La distribution statistique des données actuelles de Bouquetin n’a de sens biologique que si :
– on ne tient pas compte des massifs favorables où l’espèce n’est pas encore de retour. Faute de quoi, elle traduira essentiellement la distribution en altitude de l’effort de réintroduction ;
– dans les massifs où l’espèce est présente on la compare à la distribution en altitude des pentes favorables. Faute de quoi, elle traduira essentiellement la distribution en altitude des celles-ci ;
– on l’analyse en tenant compte de l’effort local de prospection : bien supérieur dans les Parcs Nationaux.
La distribution statistique des données actuelles de Bouquetin n’a de sens biologique que si :
– on ne tient pas compte des massifs favorables où l’espèce n’est pas encore de retour. Faute de quoi, elle traduira essentiellement la distribution en altitude de l’effort de réintroduction
– dans les massifs où l’espèce est présente on la compare à la distribution en altitude des pentes favorables.
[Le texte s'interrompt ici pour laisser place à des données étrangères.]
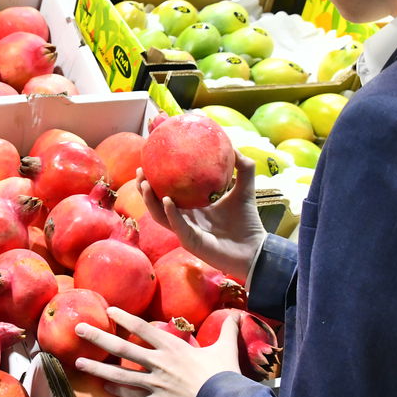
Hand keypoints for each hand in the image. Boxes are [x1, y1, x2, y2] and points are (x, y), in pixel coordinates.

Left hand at [74, 307, 241, 396]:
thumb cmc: (224, 375)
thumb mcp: (226, 349)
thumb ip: (228, 331)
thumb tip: (239, 314)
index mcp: (173, 347)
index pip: (142, 328)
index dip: (125, 318)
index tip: (109, 311)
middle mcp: (158, 363)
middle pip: (122, 348)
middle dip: (98, 337)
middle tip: (78, 329)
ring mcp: (154, 383)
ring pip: (120, 374)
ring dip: (97, 367)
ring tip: (78, 362)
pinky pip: (132, 395)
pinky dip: (117, 390)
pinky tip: (103, 385)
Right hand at [139, 151, 265, 281]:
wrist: (255, 249)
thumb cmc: (247, 222)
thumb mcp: (244, 190)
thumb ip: (244, 168)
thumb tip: (234, 146)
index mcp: (192, 208)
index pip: (166, 193)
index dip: (155, 180)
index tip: (148, 162)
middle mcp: (184, 219)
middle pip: (156, 204)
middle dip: (144, 188)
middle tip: (140, 171)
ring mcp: (185, 231)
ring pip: (160, 216)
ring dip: (150, 200)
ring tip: (145, 184)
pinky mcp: (191, 242)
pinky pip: (177, 226)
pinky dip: (171, 213)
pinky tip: (167, 200)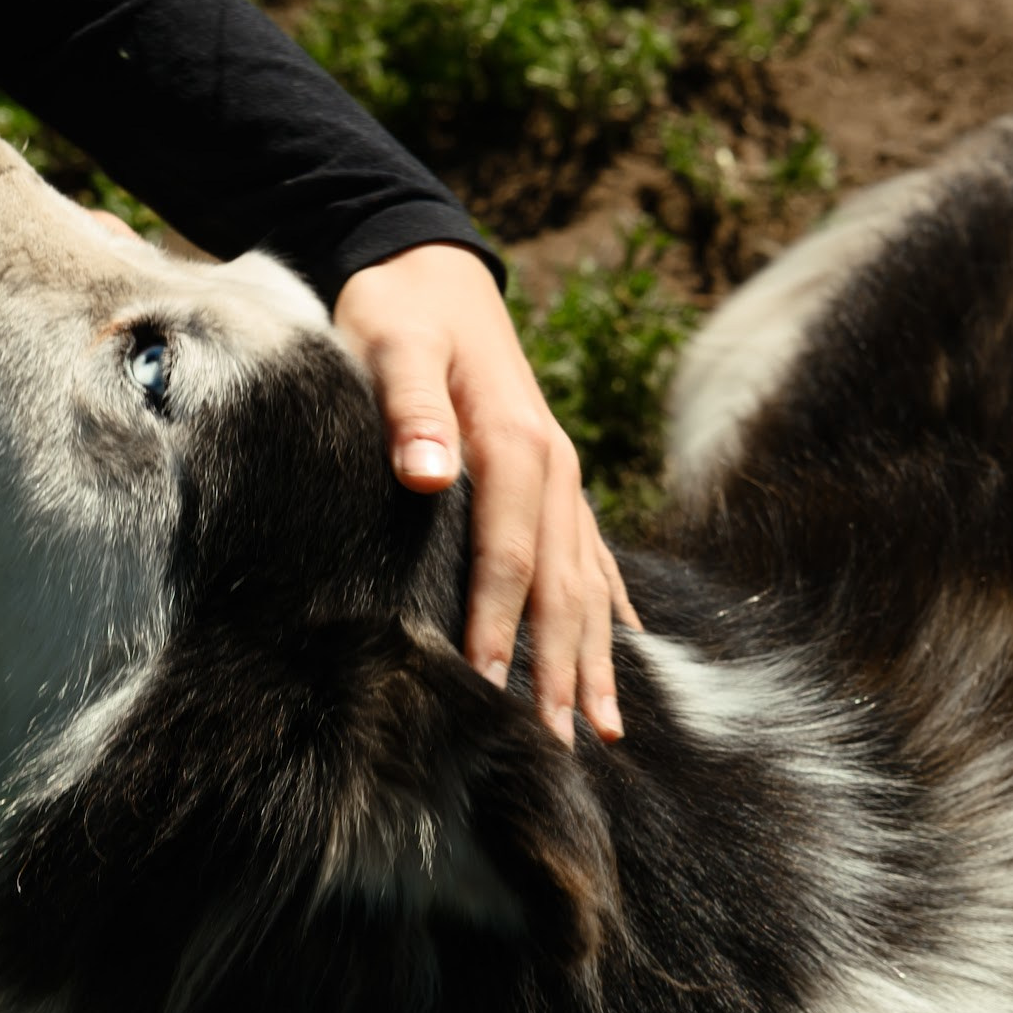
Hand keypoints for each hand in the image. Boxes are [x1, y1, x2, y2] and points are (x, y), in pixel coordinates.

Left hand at [334, 242, 637, 743]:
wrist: (430, 267)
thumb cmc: (398, 311)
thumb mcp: (390, 341)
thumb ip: (408, 408)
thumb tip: (427, 476)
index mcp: (517, 440)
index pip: (511, 550)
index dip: (501, 621)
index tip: (488, 686)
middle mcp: (555, 467)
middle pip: (563, 584)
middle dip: (564, 667)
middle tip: (562, 745)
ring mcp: (564, 477)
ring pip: (588, 583)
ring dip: (595, 659)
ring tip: (604, 732)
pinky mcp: (557, 480)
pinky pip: (593, 558)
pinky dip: (607, 613)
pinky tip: (622, 654)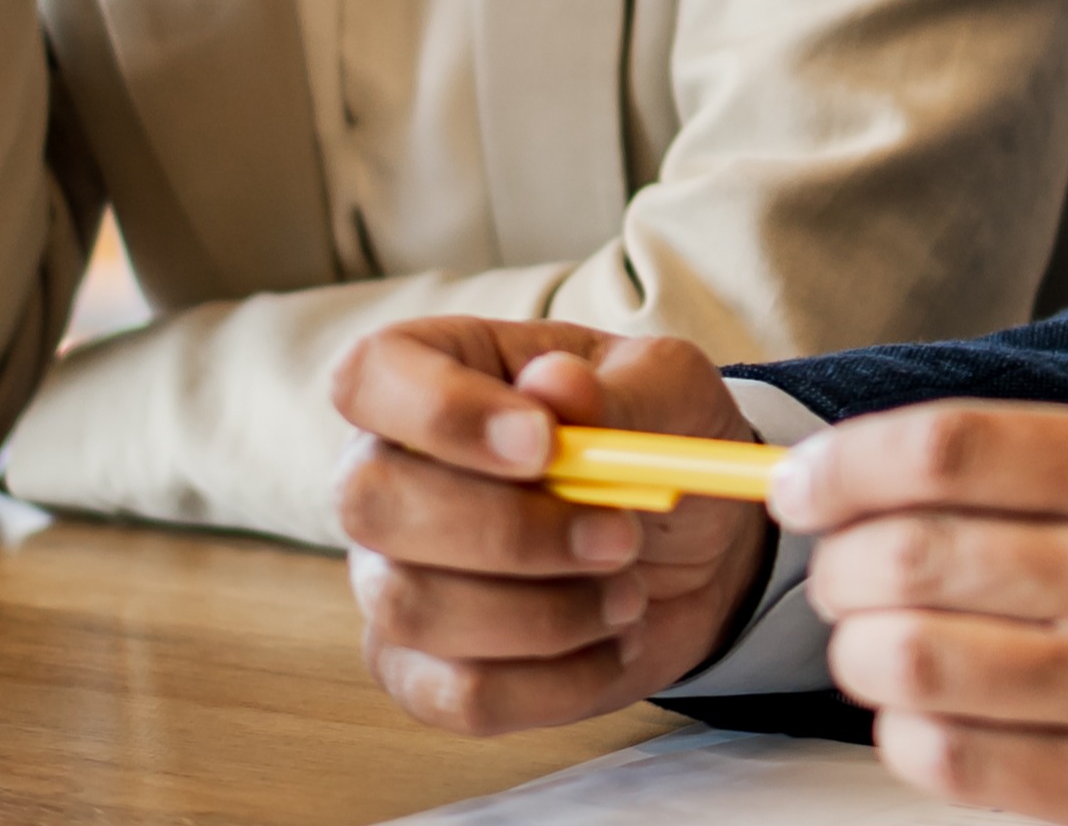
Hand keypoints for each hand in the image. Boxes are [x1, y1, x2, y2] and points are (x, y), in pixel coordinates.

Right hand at [331, 319, 777, 735]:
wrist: (697, 542)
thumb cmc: (656, 439)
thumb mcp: (668, 388)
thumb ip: (616, 391)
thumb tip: (555, 385)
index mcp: (431, 372)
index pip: (370, 378)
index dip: (440, 413)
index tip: (542, 445)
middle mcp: (386, 473)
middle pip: (372, 503)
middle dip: (506, 532)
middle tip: (619, 537)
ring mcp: (391, 578)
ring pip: (413, 609)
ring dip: (545, 613)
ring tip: (630, 592)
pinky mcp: (422, 670)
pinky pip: (459, 694)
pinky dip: (557, 682)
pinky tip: (614, 644)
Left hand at [786, 401, 1067, 825]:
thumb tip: (896, 469)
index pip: (953, 449)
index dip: (846, 464)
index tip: (804, 480)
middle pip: (910, 557)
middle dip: (836, 564)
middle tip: (837, 568)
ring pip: (908, 664)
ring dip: (861, 651)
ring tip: (877, 641)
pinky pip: (951, 760)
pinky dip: (906, 732)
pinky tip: (928, 711)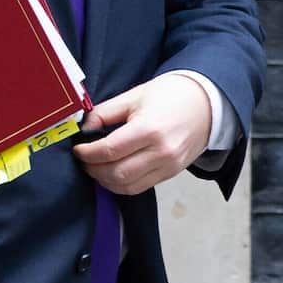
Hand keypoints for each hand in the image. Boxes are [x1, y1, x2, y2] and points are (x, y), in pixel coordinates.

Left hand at [73, 74, 211, 194]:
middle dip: (93, 169)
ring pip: (129, 186)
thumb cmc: (168, 95)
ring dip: (106, 181)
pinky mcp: (172, 173)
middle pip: (118, 173)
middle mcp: (161, 152)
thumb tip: (83, 129)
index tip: (77, 150)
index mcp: (149, 130)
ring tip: (94, 168)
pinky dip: (123, 184)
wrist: (205, 103)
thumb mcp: (132, 97)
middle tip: (82, 160)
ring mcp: (169, 166)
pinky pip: (142, 187)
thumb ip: (104, 113)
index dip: (87, 153)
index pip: (110, 150)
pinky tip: (112, 173)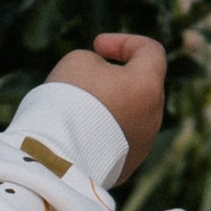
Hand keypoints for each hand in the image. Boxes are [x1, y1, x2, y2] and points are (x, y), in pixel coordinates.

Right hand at [54, 29, 167, 165]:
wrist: (57, 157)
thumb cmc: (70, 99)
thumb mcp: (79, 62)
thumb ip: (97, 64)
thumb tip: (103, 85)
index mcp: (148, 86)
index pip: (150, 52)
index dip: (124, 42)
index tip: (97, 46)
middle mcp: (153, 117)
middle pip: (139, 87)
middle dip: (113, 78)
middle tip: (80, 79)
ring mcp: (142, 146)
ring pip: (128, 117)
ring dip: (105, 108)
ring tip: (72, 111)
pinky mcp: (126, 168)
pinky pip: (115, 142)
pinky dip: (99, 135)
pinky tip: (74, 135)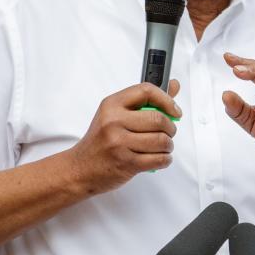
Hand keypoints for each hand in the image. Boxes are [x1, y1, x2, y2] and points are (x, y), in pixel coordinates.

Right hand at [67, 80, 181, 194]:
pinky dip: (165, 159)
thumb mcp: (116, 115)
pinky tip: (160, 158)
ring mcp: (119, 142)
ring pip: (161, 141)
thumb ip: (146, 101)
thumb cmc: (101, 141)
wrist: (80, 169)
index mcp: (112, 105)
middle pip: (158, 118)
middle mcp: (114, 121)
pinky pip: (159, 159)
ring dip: (168, 146)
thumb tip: (174, 85)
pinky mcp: (126, 163)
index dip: (167, 100)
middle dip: (170, 128)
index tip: (174, 110)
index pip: (146, 91)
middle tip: (168, 133)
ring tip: (162, 147)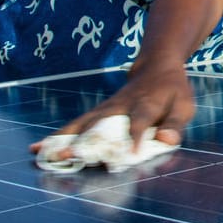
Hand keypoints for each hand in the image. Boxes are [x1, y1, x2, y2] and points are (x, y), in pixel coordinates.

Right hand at [29, 59, 191, 154]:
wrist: (155, 67)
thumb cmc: (172, 91)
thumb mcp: (184, 106)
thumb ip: (175, 124)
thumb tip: (167, 140)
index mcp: (145, 104)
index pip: (140, 121)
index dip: (136, 137)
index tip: (129, 155)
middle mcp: (120, 107)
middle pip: (100, 124)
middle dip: (84, 141)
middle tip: (67, 155)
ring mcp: (104, 110)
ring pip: (81, 126)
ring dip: (61, 140)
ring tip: (41, 154)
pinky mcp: (95, 114)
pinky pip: (75, 127)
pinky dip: (57, 137)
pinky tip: (38, 148)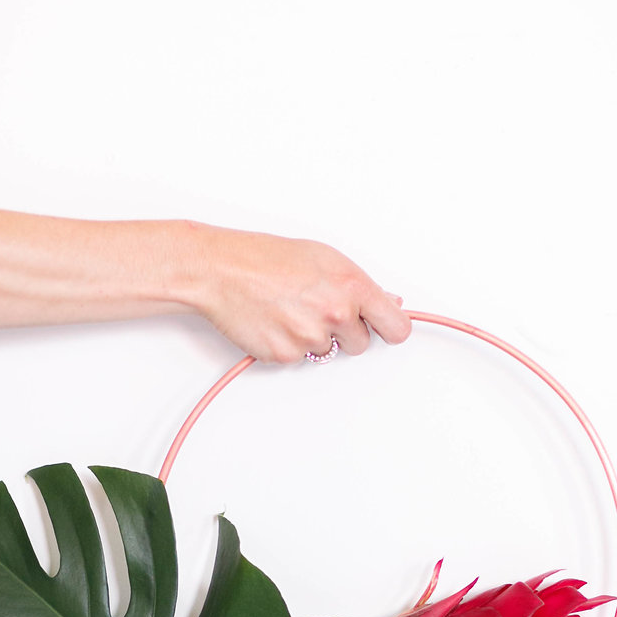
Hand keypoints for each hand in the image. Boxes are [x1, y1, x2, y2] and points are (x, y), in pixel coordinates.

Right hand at [188, 226, 410, 363]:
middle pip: (361, 344)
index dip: (390, 329)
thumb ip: (359, 285)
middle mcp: (336, 314)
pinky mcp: (286, 355)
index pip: (395, 327)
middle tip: (317, 309)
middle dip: (345, 332)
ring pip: (327, 352)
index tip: (385, 329)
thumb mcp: (323, 258)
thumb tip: (388, 301)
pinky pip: (299, 358)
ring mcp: (311, 338)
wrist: (221, 270)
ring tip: (289, 310)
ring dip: (313, 338)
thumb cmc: (266, 258)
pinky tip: (274, 321)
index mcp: (352, 287)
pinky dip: (288, 345)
Faute de quoi, elle traduira essentiellement la distribution en altitude des celles-ci ;
– on l’analyse en tenant compte de l’effort local de prospection : bien supérieur dans les Parcs Nationaux.

Bouquetin des Alpes, Bargy, Haute-Savoie, novembre 2012 ©Julien Arbez

Menaces et conservation

Bouquetin des Alpes, avril 2016 © Stéphane le Gal

Le bouquetin des Alpes est de nos jours protégé, mais il pourrait encore être envisager de le chasser, seul menace pouvant peser sur lui à grande échelle.

Économie

Du fait de son habitat rocheux escarpé, aucun impact sur la végétation exploitée par l’Homme ne peut être avancée pour diminuer sa densité.

Écologie

Le Bouquetin des Alpes est celui de nos Ongulés le plus autorégulé : une forte densité entraine retard du début de la vie reproductrice des femelles et une diminution de la production moyenne  de jeunes.

Perturbations induites

La chasse entrainerait une augmentation considérable de la distance de fuite. Tout promeneur deviendrait perturbant, entrainant une réduction du domaine vital de la population, donc des potentialités démographiques. L’impact serait particulièrement élevé pour les populations de falaises de bordure de plateaux : habitats linéaires, sans profondeur de repli.

 « Vivre longtemps pour mieux se reproduire ? »

Contrairement à ce qu’on observe chez les autres Ongulés le taux de survie des mâles n’est pas, chez le Bouquetin, plus faible que celui des femelles, avec participation au rut plus tardive. Bouleversant structure démographique, la chasse altérerait comportement social et démographie, issus de millénaires d’évolution biologique. (Toigo et al. 2006, ONCFS)

Gypaète et autres Vautours

De tous les Ongulés sauvages et domestiques, le Bouquetin est le plus favorable à l’installation de Casseur d’os Gypaetus barbatus, le Chamois venant ensuite (Hirzel et al., 2004, Choisy 2010). Car, en dessous de la limite supérieure des forêts, plus un Mammifère est rupestre, plus est élevée la probabilité qu’un cadavre soit accessible, en paroi ou sur un éboulis à son pied. Là où ces Ongulés ne sont pas chassés la ressource n’est exportée hors du milieu naturel (Arlettaz com. or.). La réintroduction du Bouquetin dans la partie de l’aire actuelle du Percnoptère Neophron percnopterus dépourvue à la fois de cheptel domestique pendant la période d’élevage des jeunes et d’Ongulés sauvages non chassés serait une contribution majeure à la conservation du plus menacé des Vautours.

Intérêt pour une majorité d’humains de populations non chassées

Tous les pratiquants de la montagne sont beaucoup attachés l’actuelle facilité d’observation, effet de sa protection. Les professionnels du tourisme n’y sont pas insensibles. Il est scientifiquement très intéressant de pouvoir étudier une espèce dont l’ensemble des populations d’une vaste aire ne sont pas chassées. Dans les pays où l’espèce est chassée : n’importe qui, naturaliste comme randonneur, peut constater l’altération des populations

Énorme valeur symbolique

L’espèce a été menée par la chasse a mené au bord de l’extermination totale. Son sauvetage in extremis, a été un des plus grands succès de la protection de la nature, sa restauration en France a été une des motivations de la fondation du premier parc national français.